--- REQUIREMENT ---
Once you have read the entries, please say how many lines hold the string "frame", giving the number only.

[Stored data entries]

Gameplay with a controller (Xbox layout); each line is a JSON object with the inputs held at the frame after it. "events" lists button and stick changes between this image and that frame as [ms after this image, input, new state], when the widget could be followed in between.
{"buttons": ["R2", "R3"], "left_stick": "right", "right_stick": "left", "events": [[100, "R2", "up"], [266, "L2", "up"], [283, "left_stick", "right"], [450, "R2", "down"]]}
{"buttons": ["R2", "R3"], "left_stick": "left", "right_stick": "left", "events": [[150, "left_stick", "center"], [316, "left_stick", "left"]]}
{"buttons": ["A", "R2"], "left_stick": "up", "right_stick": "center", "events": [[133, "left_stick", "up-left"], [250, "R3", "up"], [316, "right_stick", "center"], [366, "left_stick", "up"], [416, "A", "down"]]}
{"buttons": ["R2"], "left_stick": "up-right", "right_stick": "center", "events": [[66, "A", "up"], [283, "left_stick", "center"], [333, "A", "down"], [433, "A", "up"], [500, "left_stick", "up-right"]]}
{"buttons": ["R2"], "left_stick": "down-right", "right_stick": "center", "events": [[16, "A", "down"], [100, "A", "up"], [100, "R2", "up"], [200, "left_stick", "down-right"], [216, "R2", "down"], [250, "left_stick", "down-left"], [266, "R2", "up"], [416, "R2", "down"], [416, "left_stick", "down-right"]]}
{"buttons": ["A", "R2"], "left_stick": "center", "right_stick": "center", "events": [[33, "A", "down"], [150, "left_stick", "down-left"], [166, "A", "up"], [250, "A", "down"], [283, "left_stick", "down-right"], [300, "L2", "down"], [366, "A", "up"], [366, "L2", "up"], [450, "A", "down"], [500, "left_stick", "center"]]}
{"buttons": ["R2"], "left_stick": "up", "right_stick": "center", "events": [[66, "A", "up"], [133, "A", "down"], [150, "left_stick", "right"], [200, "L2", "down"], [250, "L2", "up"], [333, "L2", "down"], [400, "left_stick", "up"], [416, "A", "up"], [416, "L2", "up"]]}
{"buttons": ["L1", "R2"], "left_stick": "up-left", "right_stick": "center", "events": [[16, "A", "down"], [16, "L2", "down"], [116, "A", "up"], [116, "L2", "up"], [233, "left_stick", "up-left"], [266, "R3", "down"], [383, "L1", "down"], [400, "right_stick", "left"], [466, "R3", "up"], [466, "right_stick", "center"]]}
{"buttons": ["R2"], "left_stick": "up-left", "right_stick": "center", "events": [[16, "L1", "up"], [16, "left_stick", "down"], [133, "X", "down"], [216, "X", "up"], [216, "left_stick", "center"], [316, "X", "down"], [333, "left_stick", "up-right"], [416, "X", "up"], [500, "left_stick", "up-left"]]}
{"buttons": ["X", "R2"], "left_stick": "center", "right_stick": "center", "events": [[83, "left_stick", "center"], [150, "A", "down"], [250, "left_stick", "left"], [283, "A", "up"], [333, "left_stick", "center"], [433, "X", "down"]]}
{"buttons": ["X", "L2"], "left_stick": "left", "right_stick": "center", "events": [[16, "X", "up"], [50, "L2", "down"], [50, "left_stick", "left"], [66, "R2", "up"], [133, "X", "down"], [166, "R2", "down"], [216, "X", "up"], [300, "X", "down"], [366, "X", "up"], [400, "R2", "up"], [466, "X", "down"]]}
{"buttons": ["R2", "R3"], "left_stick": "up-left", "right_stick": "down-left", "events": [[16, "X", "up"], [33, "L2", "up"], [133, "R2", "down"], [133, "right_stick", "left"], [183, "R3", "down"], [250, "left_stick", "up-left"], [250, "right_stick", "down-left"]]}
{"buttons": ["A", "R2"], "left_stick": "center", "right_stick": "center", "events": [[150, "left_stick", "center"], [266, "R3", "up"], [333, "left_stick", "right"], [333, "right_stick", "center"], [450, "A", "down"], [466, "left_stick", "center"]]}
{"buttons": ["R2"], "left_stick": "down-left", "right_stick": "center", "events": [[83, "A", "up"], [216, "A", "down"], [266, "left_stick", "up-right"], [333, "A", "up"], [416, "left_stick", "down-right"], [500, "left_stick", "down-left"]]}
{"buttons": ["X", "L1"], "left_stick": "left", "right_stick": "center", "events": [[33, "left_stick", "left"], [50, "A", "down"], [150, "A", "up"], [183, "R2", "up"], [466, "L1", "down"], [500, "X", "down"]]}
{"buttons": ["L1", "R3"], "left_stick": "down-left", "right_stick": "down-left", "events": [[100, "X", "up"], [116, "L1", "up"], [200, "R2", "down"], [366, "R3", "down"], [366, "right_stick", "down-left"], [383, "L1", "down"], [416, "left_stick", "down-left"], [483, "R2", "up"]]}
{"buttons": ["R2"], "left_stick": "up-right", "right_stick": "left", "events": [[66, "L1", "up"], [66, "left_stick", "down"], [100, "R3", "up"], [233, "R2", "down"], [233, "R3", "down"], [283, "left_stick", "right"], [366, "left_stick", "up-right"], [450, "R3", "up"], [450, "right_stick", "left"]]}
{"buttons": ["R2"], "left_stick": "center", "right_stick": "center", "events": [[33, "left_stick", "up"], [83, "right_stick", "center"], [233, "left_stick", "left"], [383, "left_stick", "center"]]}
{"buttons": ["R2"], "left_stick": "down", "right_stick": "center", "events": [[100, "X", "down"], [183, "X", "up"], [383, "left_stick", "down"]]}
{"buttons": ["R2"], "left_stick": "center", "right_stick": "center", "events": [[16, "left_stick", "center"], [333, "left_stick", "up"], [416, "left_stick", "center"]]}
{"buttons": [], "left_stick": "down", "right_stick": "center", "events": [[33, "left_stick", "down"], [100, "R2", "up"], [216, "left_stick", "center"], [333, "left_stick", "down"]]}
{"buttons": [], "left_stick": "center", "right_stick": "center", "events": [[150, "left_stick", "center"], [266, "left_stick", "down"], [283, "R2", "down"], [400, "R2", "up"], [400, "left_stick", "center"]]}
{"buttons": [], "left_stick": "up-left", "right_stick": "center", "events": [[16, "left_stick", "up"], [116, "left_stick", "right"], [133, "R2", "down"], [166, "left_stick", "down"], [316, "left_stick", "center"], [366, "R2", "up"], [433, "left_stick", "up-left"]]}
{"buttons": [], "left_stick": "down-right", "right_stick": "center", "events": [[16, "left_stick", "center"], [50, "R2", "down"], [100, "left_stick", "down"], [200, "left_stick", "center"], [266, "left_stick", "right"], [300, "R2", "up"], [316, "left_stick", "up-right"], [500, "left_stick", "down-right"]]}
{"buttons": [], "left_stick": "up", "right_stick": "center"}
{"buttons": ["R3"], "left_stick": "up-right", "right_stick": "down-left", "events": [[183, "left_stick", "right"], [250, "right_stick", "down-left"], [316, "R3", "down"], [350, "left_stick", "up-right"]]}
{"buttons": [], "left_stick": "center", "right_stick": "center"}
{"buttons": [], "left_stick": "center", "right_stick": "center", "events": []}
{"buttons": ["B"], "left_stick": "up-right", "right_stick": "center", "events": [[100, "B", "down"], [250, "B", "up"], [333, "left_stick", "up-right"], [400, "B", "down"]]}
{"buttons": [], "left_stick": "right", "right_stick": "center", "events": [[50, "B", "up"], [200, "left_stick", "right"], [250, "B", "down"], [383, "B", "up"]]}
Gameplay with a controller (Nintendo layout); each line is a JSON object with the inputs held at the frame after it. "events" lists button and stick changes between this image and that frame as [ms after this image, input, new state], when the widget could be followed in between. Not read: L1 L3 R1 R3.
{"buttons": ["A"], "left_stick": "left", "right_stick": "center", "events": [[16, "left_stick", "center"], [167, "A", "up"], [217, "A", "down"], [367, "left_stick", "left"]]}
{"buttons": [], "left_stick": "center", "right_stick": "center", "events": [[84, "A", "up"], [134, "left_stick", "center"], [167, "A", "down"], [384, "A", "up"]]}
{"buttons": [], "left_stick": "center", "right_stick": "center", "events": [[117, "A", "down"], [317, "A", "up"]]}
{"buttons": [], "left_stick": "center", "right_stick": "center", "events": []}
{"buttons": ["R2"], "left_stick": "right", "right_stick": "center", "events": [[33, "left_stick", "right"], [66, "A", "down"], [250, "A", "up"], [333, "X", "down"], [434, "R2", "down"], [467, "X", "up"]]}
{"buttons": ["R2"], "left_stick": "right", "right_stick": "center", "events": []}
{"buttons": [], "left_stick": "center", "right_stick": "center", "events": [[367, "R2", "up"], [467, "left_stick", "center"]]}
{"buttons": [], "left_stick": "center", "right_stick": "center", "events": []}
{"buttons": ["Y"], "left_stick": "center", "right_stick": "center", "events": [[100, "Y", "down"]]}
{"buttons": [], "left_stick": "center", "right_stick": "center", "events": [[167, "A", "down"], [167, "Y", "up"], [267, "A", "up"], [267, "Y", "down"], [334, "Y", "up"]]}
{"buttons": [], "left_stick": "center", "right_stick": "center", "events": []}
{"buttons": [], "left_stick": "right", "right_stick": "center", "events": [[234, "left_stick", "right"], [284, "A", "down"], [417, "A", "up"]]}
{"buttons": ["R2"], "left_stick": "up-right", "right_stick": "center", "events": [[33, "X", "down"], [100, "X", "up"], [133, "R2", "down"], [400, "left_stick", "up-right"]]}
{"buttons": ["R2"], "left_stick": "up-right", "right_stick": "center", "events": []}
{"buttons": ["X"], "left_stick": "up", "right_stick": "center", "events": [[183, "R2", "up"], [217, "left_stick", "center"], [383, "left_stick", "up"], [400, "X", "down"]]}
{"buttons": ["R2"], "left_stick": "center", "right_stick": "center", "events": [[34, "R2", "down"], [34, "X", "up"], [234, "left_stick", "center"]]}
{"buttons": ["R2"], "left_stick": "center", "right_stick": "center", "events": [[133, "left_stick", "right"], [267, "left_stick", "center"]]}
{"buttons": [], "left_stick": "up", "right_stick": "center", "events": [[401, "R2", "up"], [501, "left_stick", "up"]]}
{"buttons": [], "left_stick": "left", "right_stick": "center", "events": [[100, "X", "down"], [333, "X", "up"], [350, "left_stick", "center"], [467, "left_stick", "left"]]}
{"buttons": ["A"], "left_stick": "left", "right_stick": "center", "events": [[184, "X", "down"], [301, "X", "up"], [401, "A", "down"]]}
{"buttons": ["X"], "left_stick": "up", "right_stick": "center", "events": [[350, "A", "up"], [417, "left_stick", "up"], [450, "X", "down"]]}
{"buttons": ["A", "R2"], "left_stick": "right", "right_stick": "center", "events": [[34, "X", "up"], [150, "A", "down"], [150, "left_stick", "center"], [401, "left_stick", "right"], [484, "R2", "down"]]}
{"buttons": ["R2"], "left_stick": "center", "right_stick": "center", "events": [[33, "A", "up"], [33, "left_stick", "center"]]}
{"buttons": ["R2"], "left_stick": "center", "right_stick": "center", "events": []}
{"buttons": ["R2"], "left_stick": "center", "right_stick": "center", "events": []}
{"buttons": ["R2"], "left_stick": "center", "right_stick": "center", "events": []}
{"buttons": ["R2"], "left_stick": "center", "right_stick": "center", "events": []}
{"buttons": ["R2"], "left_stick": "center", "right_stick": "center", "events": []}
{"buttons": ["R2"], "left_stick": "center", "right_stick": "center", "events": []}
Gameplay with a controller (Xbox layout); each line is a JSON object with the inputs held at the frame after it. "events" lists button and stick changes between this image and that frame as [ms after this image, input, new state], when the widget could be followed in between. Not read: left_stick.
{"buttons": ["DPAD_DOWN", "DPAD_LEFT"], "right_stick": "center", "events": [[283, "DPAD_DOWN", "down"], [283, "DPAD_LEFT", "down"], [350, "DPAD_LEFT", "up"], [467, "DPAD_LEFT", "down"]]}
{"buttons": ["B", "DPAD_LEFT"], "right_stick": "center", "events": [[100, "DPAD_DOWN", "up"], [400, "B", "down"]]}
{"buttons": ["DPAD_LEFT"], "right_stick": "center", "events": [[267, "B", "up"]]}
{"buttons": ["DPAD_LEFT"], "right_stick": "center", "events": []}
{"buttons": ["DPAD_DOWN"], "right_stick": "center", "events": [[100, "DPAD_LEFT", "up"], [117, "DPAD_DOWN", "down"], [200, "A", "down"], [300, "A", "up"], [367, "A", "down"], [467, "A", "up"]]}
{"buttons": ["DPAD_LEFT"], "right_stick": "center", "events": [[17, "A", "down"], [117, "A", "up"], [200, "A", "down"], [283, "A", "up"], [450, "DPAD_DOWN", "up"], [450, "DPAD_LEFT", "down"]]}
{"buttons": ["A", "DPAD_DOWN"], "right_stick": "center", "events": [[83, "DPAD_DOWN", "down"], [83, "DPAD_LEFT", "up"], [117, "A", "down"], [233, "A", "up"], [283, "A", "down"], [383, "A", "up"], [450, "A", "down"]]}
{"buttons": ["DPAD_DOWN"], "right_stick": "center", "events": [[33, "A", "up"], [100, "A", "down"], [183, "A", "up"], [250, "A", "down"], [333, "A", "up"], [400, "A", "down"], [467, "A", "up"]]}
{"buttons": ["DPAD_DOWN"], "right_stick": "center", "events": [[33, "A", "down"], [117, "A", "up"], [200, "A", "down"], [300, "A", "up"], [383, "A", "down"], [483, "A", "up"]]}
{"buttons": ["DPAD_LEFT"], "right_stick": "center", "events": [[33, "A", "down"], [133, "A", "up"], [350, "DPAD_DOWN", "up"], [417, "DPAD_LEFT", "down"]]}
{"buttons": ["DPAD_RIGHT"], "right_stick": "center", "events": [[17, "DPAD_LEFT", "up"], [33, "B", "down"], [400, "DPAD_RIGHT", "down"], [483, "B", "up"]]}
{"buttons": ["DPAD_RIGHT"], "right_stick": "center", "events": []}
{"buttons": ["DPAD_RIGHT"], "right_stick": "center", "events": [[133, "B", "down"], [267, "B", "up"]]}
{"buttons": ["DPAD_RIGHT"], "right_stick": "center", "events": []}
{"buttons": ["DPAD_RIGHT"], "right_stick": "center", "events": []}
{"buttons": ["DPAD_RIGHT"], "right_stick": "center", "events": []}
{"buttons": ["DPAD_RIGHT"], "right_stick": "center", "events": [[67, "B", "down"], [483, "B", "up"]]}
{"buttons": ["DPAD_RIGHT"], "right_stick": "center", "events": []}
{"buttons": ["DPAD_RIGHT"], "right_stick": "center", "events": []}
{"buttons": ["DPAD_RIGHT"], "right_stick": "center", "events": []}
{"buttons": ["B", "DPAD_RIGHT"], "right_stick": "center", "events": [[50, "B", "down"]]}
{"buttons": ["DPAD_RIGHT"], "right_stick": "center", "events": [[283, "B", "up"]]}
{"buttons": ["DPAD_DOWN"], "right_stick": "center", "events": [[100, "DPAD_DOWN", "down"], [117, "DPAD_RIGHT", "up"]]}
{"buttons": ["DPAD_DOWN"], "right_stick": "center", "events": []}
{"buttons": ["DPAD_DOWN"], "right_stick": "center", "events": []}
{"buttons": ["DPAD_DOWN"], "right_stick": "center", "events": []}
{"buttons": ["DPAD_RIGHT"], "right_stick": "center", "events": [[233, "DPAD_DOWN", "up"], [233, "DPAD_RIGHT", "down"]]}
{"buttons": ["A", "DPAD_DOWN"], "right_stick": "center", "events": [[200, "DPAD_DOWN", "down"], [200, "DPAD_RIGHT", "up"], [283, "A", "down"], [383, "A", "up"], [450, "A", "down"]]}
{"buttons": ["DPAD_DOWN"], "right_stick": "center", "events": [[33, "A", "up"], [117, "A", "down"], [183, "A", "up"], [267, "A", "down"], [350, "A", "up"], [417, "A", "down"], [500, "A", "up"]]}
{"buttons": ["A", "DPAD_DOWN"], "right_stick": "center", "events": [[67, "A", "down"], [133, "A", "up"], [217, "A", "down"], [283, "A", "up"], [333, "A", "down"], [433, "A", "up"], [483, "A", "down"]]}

--- WRITTEN ANSWER ---
3